Иван Гагарин повернул голову так резко, что его вьющиеся волосы разлетелись веером, и метнул на Дантеса изумленный взгляд. Его темные глаза, обычно не выражающие ничего, кроме скуки и развязной лени, внезапно сконцентрировались на белокуром юноше, сузившись в щелочки. Затем, все так же молча, он перевел свой весьма красноречивый взгляд на Долгорукова и улыбнулся краешками губ, продемонстрировав нежные девичьи ямочки.
– А кем же вам приходится господин посол, месье Дантес?
– А кем вам приходится Пьер Долгоруков, уважаемый Жан?
– Да как вы смеете! – взвился Гагарин, но Долгоруков остановил его. Внезапно подойдя к Жоржу совсем близко, он тихо сказал:
– Наш разговор не окончен, Дантес. Господин Геккерн пригласил нас с Жаном в гости… я надеюсь, что мы сможем там встретиться с вами.

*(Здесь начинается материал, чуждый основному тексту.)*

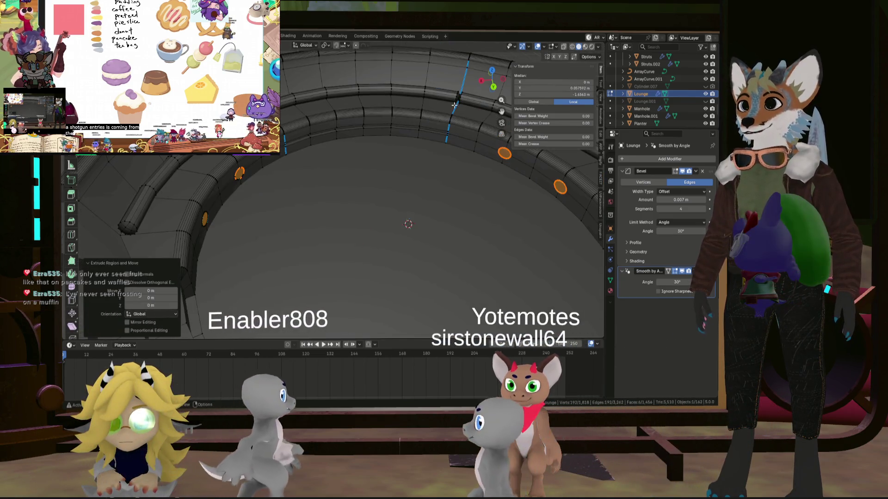
Step: Scale the hole edges up slightly about their median point and leave mesh editing
click(326, 45)
click(330, 88)
key(s)
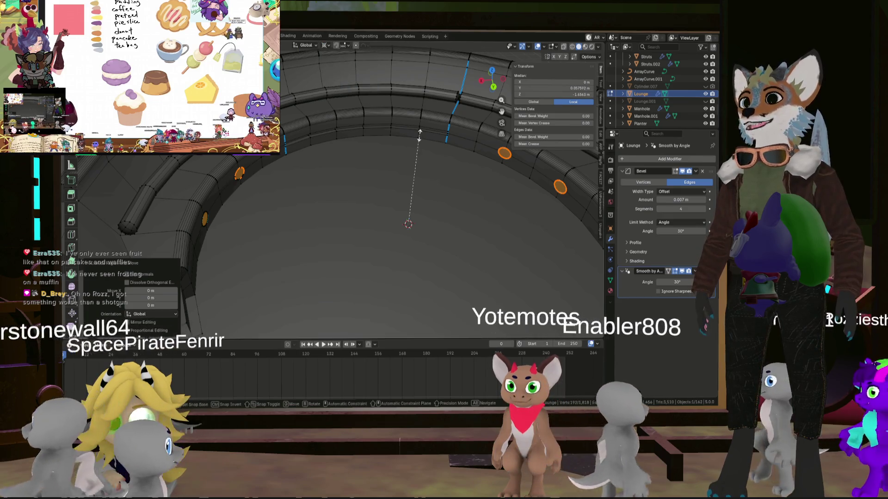
click(421, 132)
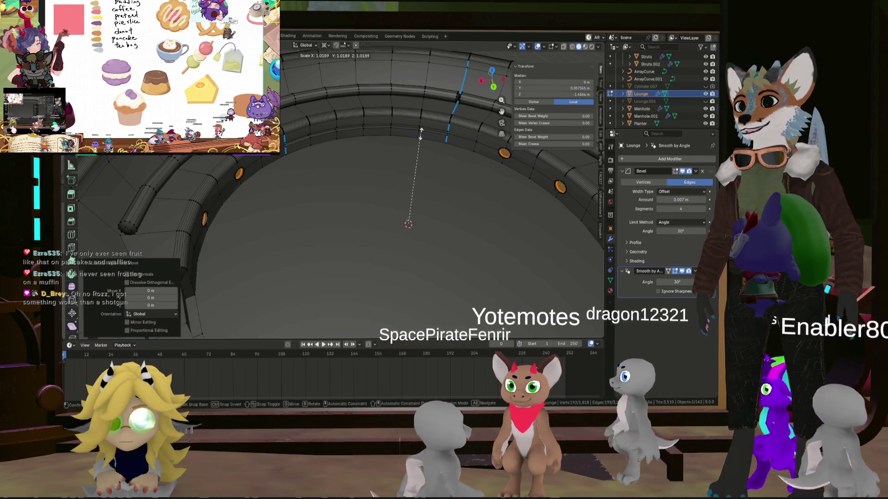
key(Tab)
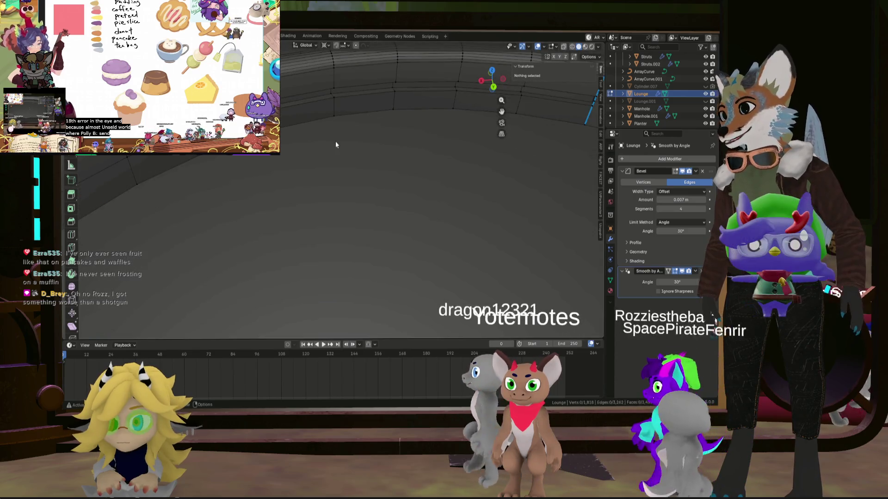
mouse_move(335, 141)
middle_down()
mouse_move(434, 127)
mouse_move(397, 171)
mouse_move(390, 130)
mouse_move(459, 179)
mouse_move(456, 189)
mouse_move(493, 202)
mouse_move(425, 188)
mouse_move(468, 194)
mouse_move(423, 173)
mouse_move(466, 178)
mouse_move(477, 194)
mouse_move(441, 178)
mouse_move(443, 189)
mouse_move(431, 174)
mouse_move(372, 198)
mouse_move(395, 169)
mouse_move(316, 121)
mouse_move(269, 159)
mouse_move(348, 151)
mouse_move(436, 118)
middle_up()
scroll(348, 151, down, 4)
scroll(368, 136, up, 3)
scroll(363, 131, up, 3)
Step: Return to editing the lounge mesh with the hole vertices still selected
key(Tab)
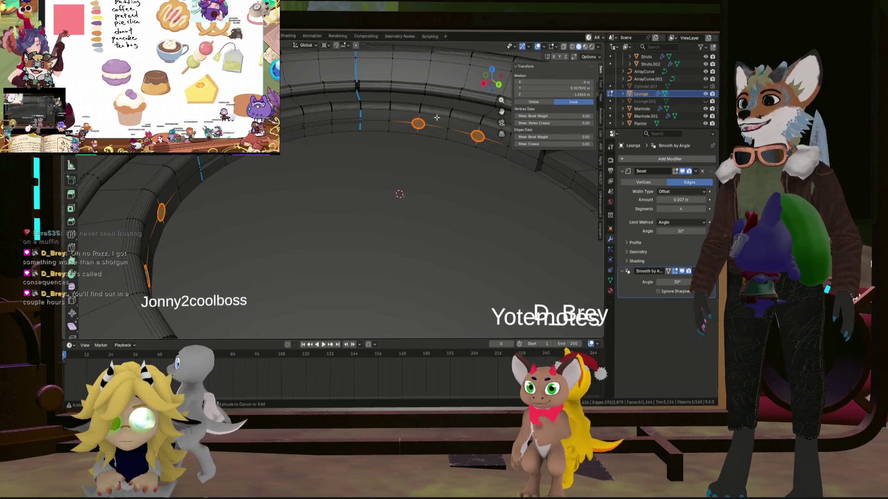
Step: Select the shortest edge path along the base of the first seat segment
click(360, 122)
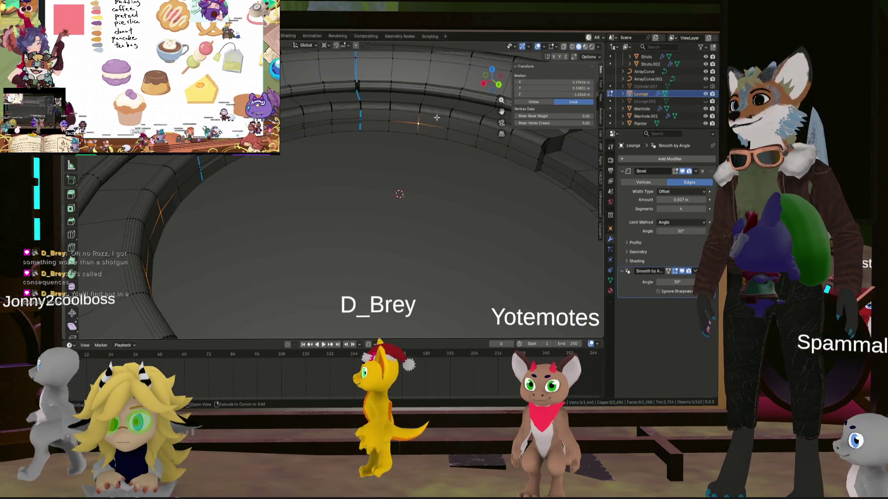
middle_drag(361, 122, 466, 141)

Он как-то чересчур напоказ облизнул свои красные губы и вызывающе усмехнулся. Дантес вновь почувствовал, что краснеет, задетый слишком откровенными намеками князя Долгорукова, «этого гнусного негодяя».

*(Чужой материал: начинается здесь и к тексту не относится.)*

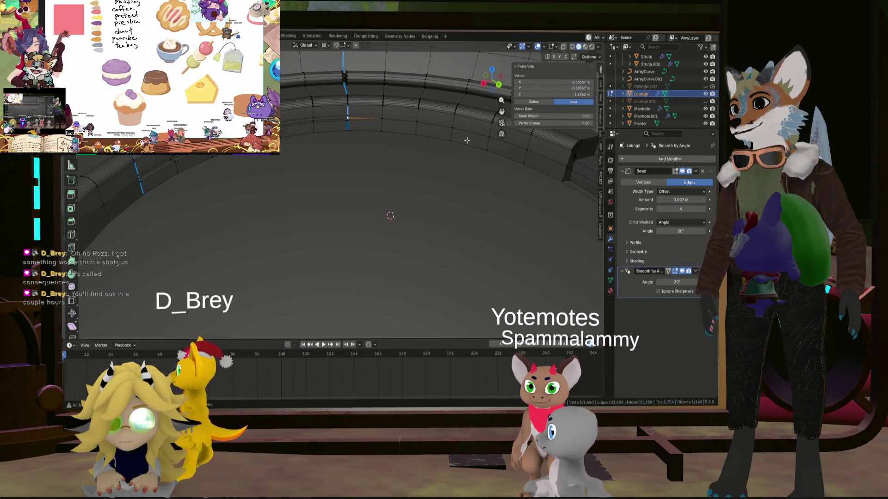
middle_drag(564, 166, 416, 153)
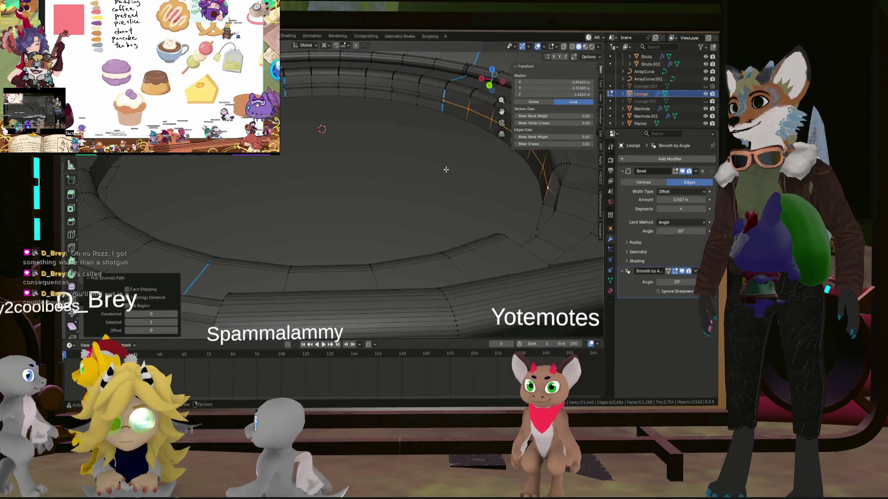
ctrl+click(327, 120)
middle_drag(326, 120, 397, 164)
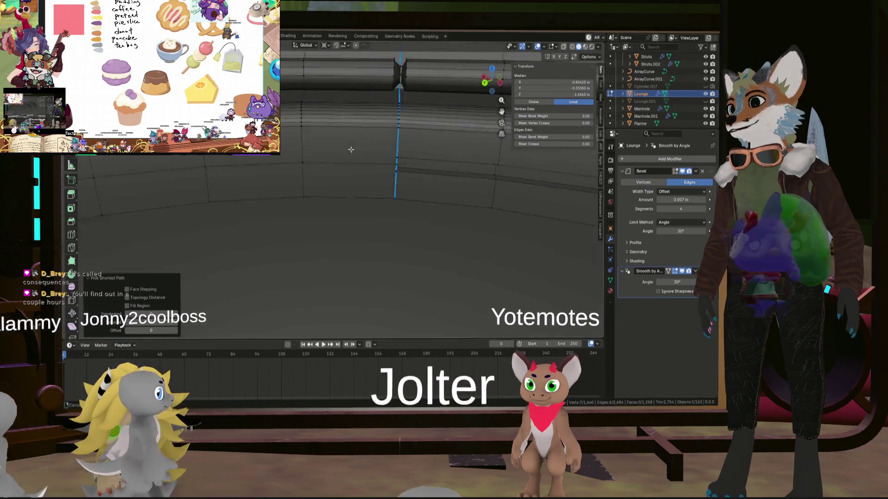
scroll(398, 164, down, 3)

Где же ты, Луи?.. Увези меня отсюда… не могу, не могу больше… какой гадюшник…
– Я не желаю вас видеть! – выкрикнул Жорж, потирая все еще горевшую от пощечины скулу. – Жду завтра у заставы, – быстро прошептал он, чтобы не услышала Полетика.
Что-то беспокоило его в пристальном взгляде прозрачных глаз наглого Хромоножки. Он не мог понять, что именно – сибаритствующий денди был явно неприятен ему вместе с его Жаном, но, когда они были вместе, от них исходили потоки энергии, природу которой было нетрудно разгадать…
Быстро поцеловав руку рыжей Идалии, не сводившей с него хищных кошачьих глаз, он, не говоря более ни слова, вышел из залы.
У высокого сводчатого окна под темной бархатной шторой, у самого выхода на лестницу, стоял Геккерн и молча смотрел на него грустными, тоскующими глазами.
– Жорж! Ты уже хочешь уехать? Не рано ли?.. – говорил он, сжимая в своих руках пальцы юноши. – Мне показалось, что тебе весело…
– Луи, не могу больше… Пожалуйста, давай уедем! И к тому же я… мне завтра рано вставать.
– Разве у тебя дежурство на Шпалерной? – удивился барон, вспомнив, что последний раз Дантес ночевал в казармах два дня назад.
– Не в этом дело, – грустно улыбнулся Дантес. – Просто я уже успел со всеми перессориться сегодня, и если я останусь еще на полчаса, то до завтра могу вообще не дожить! Я пошутил, – поспешно прибавил он, глядя, как барон изменился в лице.
– Я видел, как ты танцевал с мадам Полетикой. Будь осторожней с ней, mon ami – она жена твоего прямого начальника…
– Капитана Полетики? Знаешь, как его называют офицеры? Божьей коровкой! – Дантес от души рассмеялся, вспомнив толстого лысого Полетику, который годился в отцы очаровательной Идалии.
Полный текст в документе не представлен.